Consigne 1: Selon le texte sur l'histoire de la porcelaine, en quelle année la VOC hollandaise a-t-elle été fondée ?
Consigne 2: Poursuivez le texte sur l'histoire de la porcelaine après sa dernière phrase.

Lorsque Marco Polo découvre la porcelaine chinoise à la cour des Yuan au XIIIe siècle, l’Europe ignore encore presque tout de cette matière blanche, fine et translucide. Fasciné, il la compare aux coquillages « porcellana », donnant sans le savoir son nom à l’un des objets les plus convoités de l’histoire.
Pendant des siècles, la porcelaine restera pour les Européens un mystère venu d’Orient.
À partir du XVIe siècle, les routes maritimes bouleversent cet équilibre. Les Portugais ouvrent les échanges avec l’Asie, bientôt suivis par la VOC hollandaise, fondée en 1602. Cette compagnie devient la première grande puissance commerciale mondiale et inonde l’Europe de porcelaines chinoises et japonaises. À Amsterdam, les ventes aux enchères de cargaisons entières provoquent une véritable fièvre de « l’or blanc ».
Faute de maîtriser le secret chinois, les Européens imitent.
À Florence, les Médicis créent dès la fin du XVIe siècle une première porcelaine tendre.
En Hollande, Delft développe une faïence blanche et bleue inspirée des modèles Ming, donnant naissance au goût européen pour les chinoiseries.

Données disponibles:
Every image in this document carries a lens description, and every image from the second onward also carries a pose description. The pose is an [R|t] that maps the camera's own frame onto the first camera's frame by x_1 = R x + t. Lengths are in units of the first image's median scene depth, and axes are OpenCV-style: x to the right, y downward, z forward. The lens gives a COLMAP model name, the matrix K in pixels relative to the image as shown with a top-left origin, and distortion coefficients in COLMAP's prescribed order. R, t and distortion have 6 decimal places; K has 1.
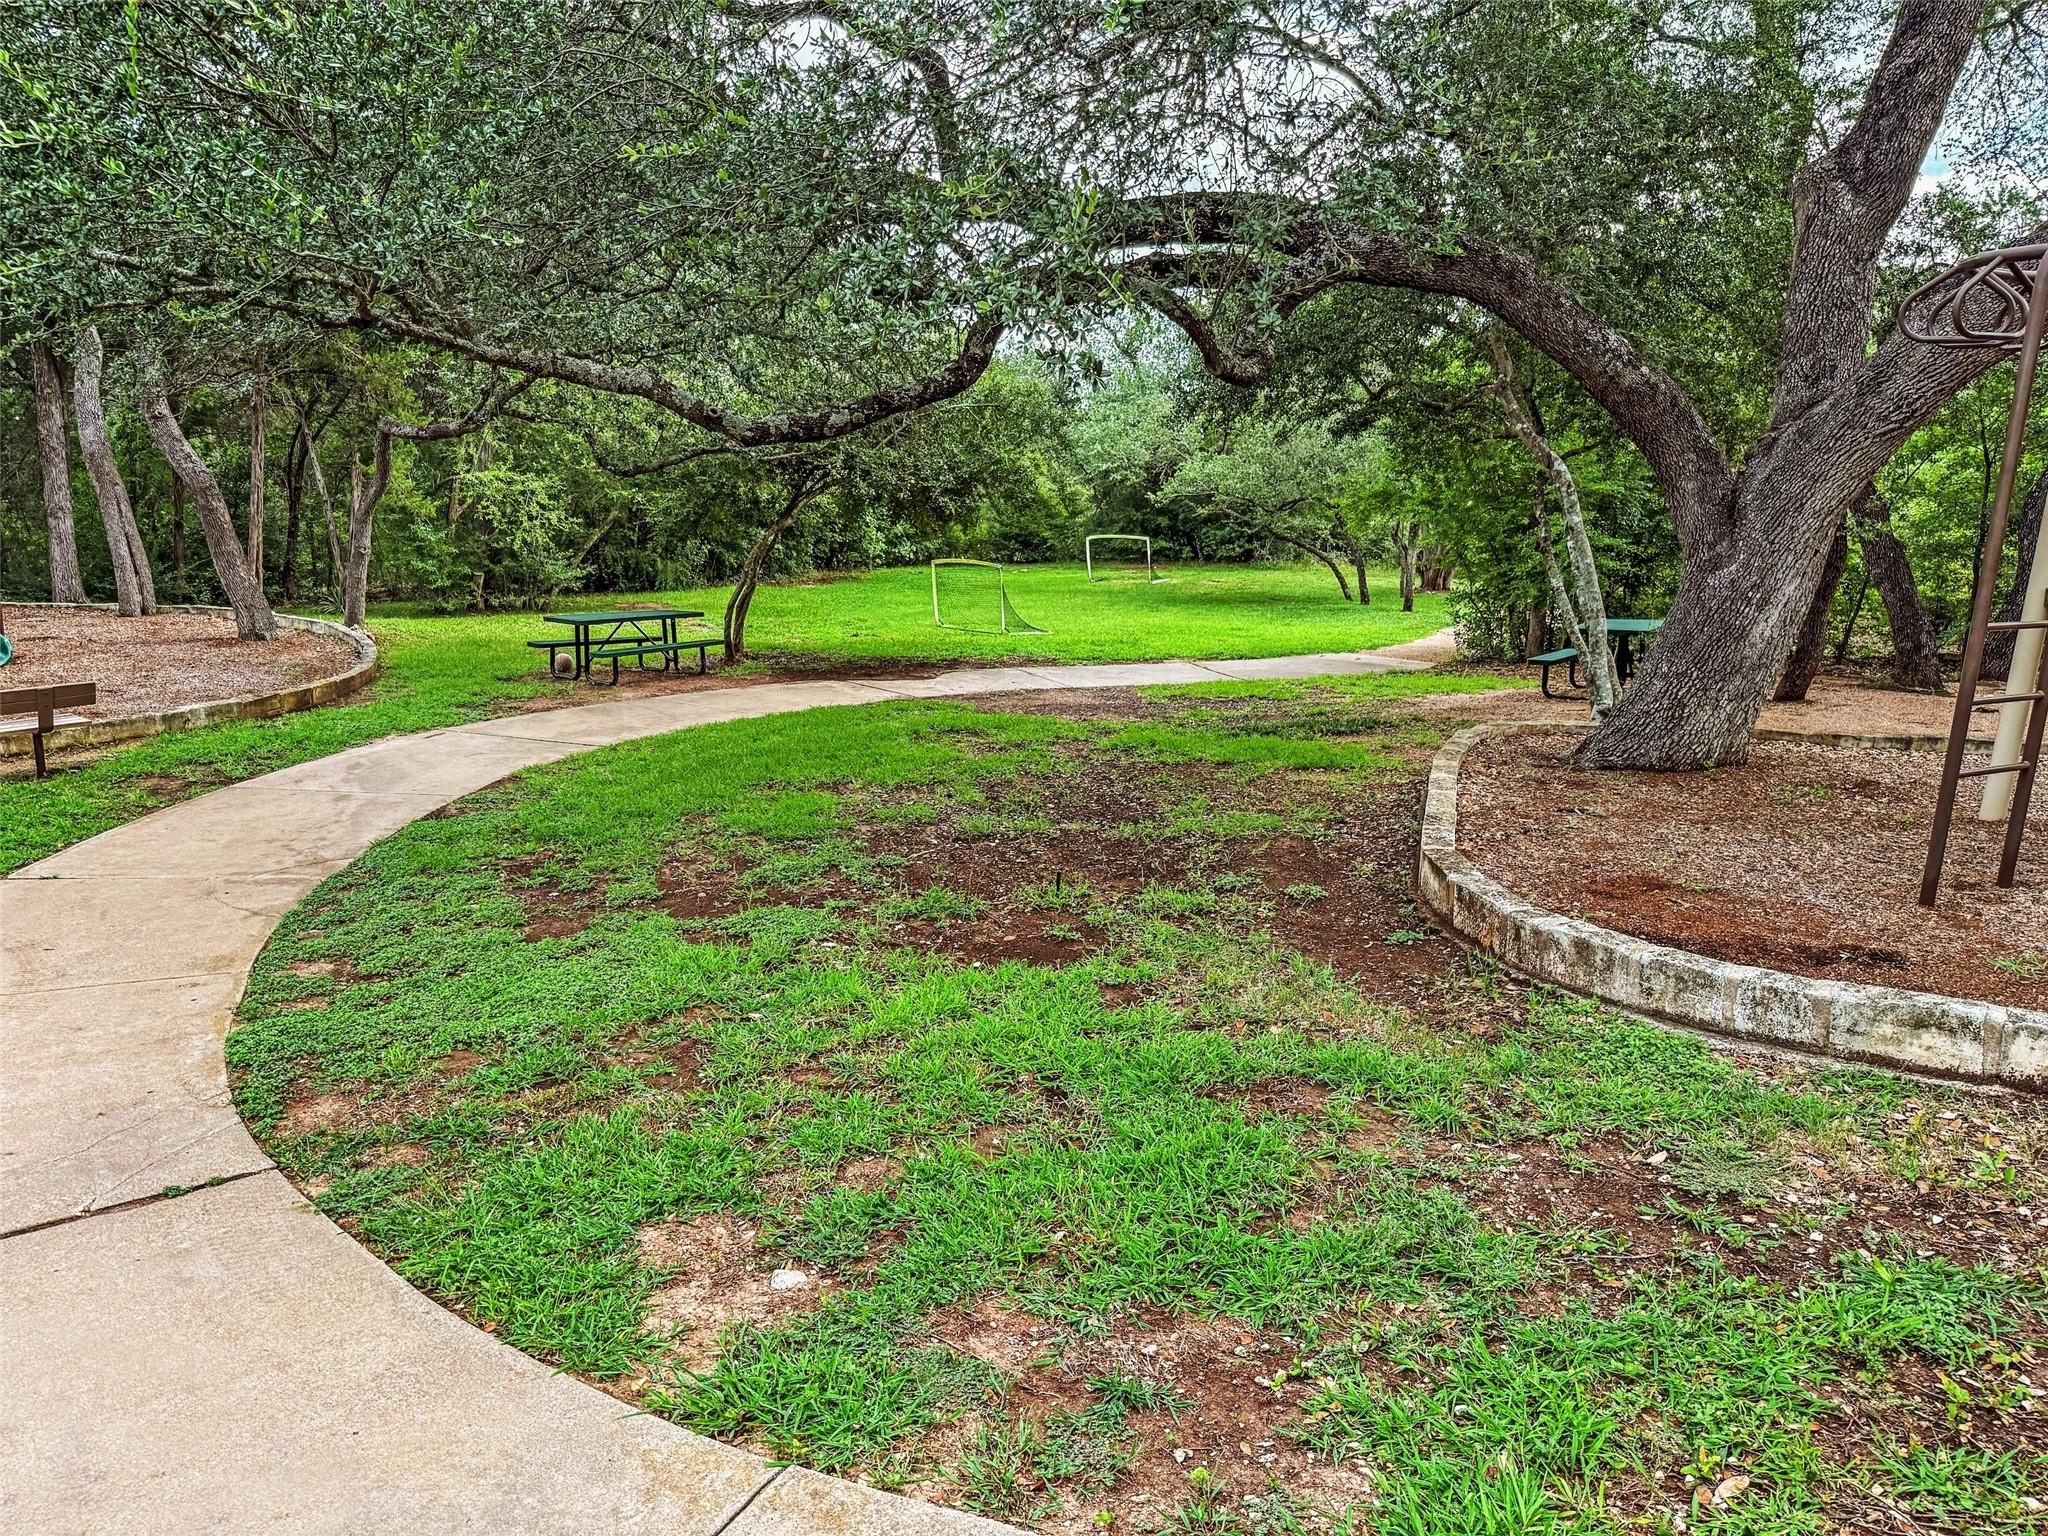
lens RADIAL K [[1404.2, 0, 1025.1], [0, 1404.2, 774.2], [0, 0, 1]] dist [-0.007049, -0.008809]
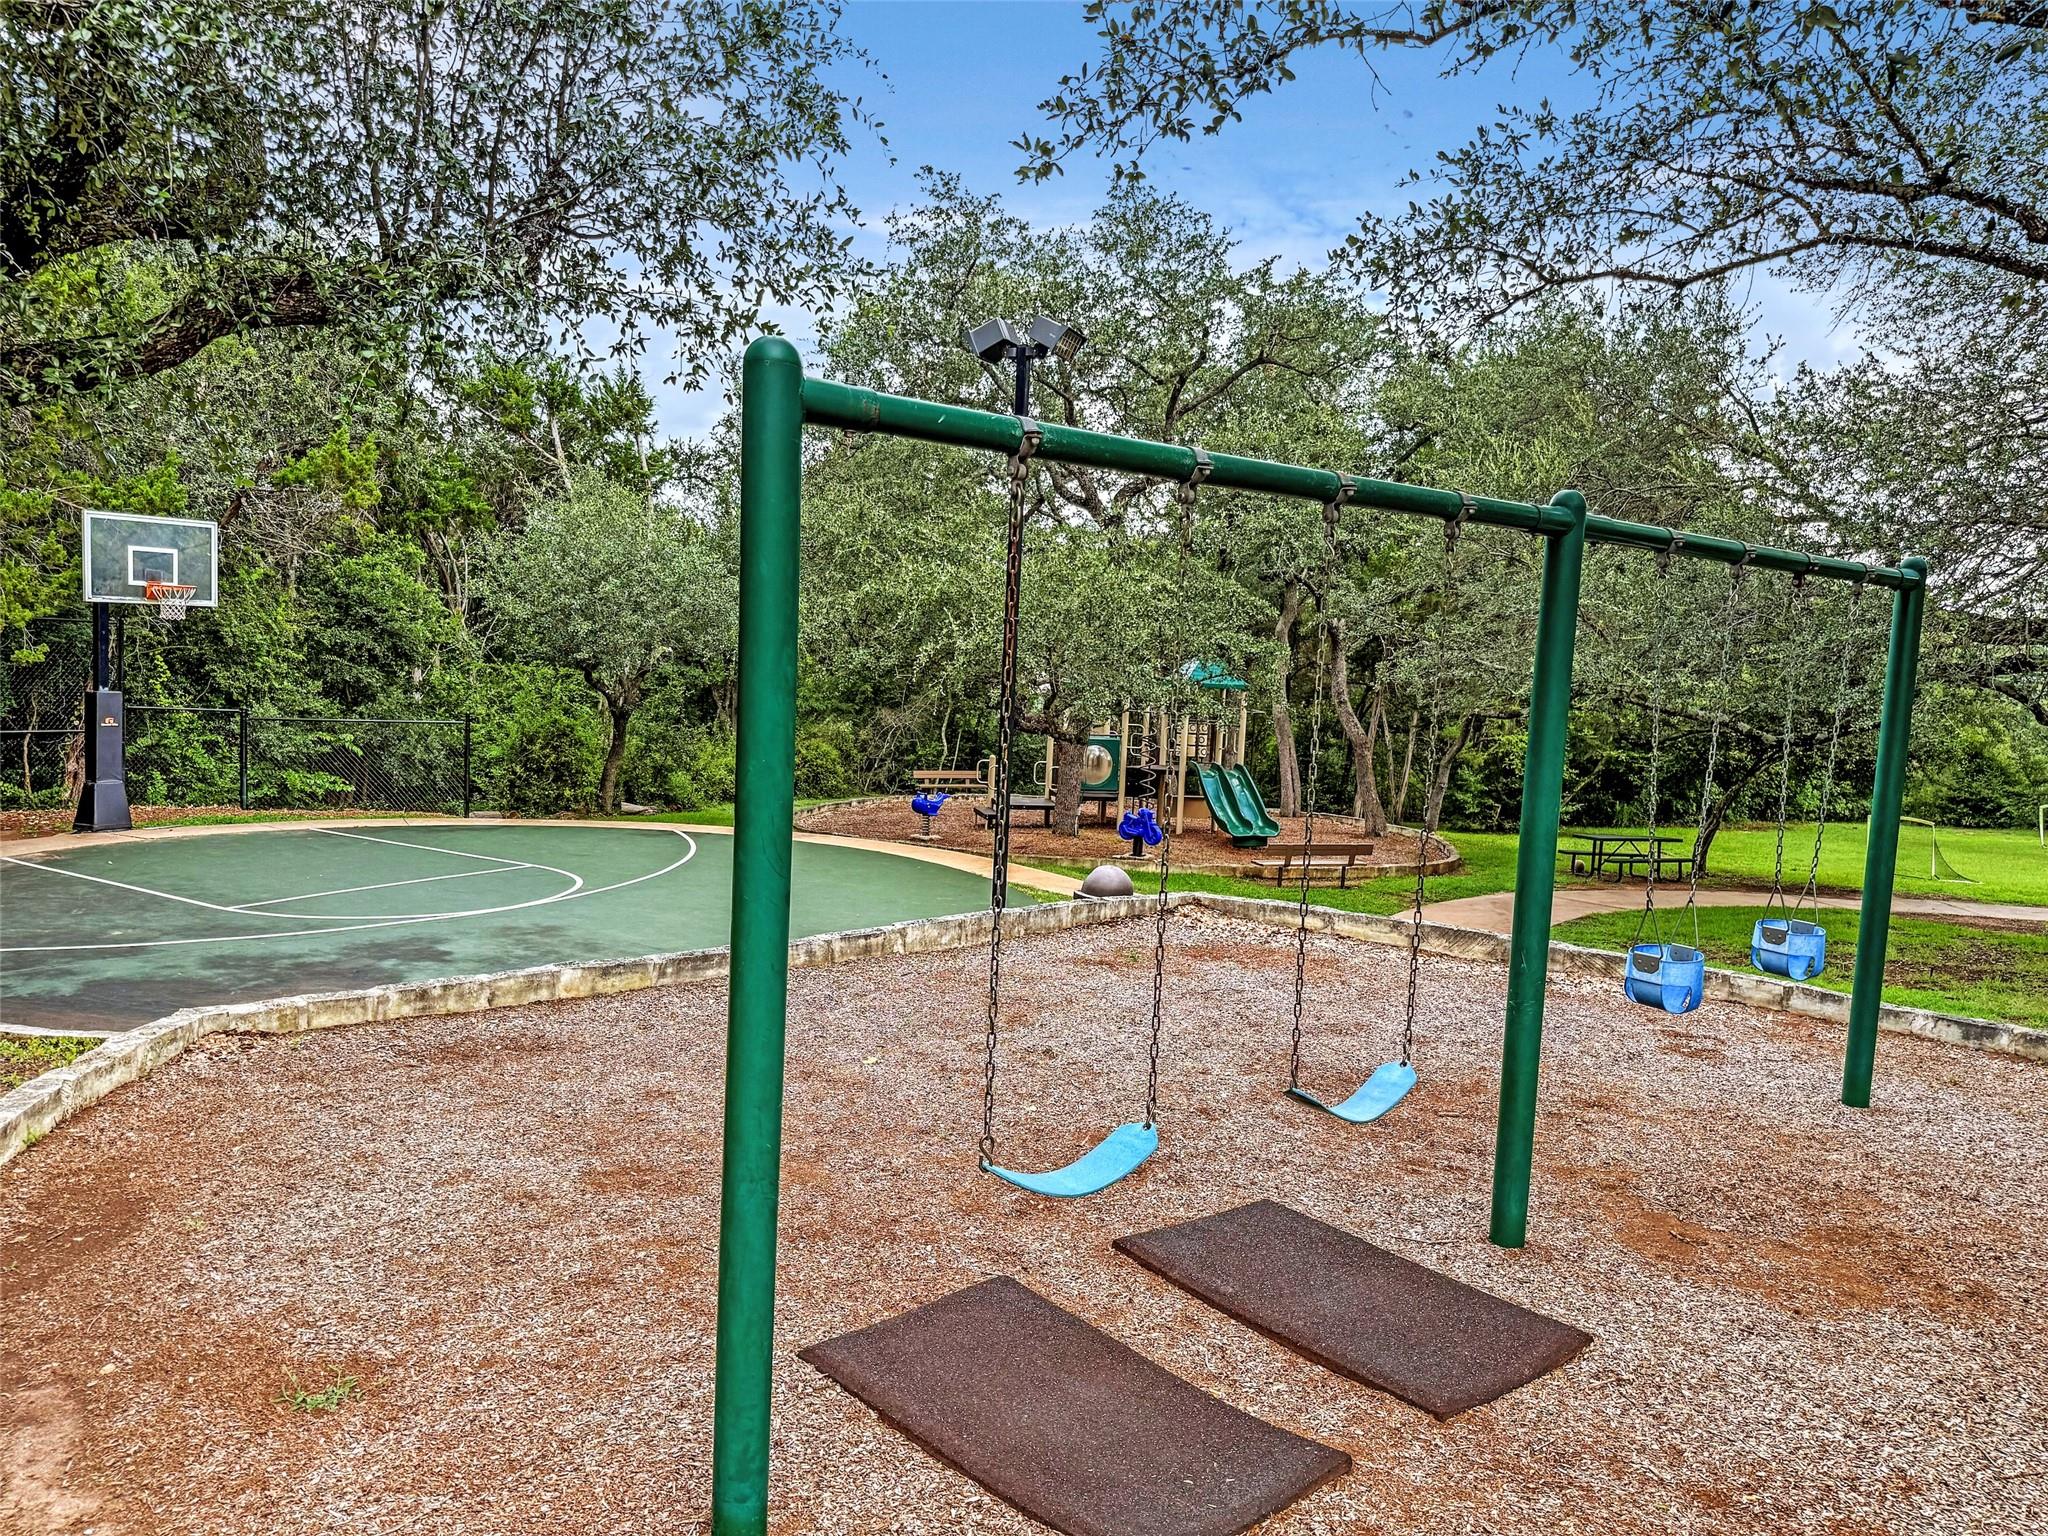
lens RADIAL K [[1404.2, 0, 1012.6], [0, 1404.2, 770.7], [0, 0, 1]] dist [-0.007049, -0.008809]
pose [[0.815448, 0.044617, -0.577109, 0.032590], [-0.142913, 0.981677, -0.126039, 0.083602], [0.560911, 0.185255, 0.806883, -0.493587]]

Résultat obtenu 1: En 1602.

Résultat obtenu 2:
Le véritable tournant survient en 1710 à Meissen, en Saxe. Johann Friedrich Böttger perce enfin le secret de la porcelaine dure européenne grâce au kaolin saxon.
Pour la première fois, l’Europe rivalise avec la Chine.
La porcelaine devient alors un instrument diplomatique majeur : services monumentaux, figurines, cadeaux royaux et commandes princières circulent entre les cours européennes.
En France, Sèvres incarne le sommet du raffinement monarchique, soutenu par Louis XV et Madame de Pompadour.
Puis la découverte du kaolin de Limoges en 1768 offre à la France sa propre production de porcelaine dure.
À Versailles, le service à la française transforme la table en théâtre politique : abondance, symétrie et étiquette deviennent les signes visibles du pouvoir royal.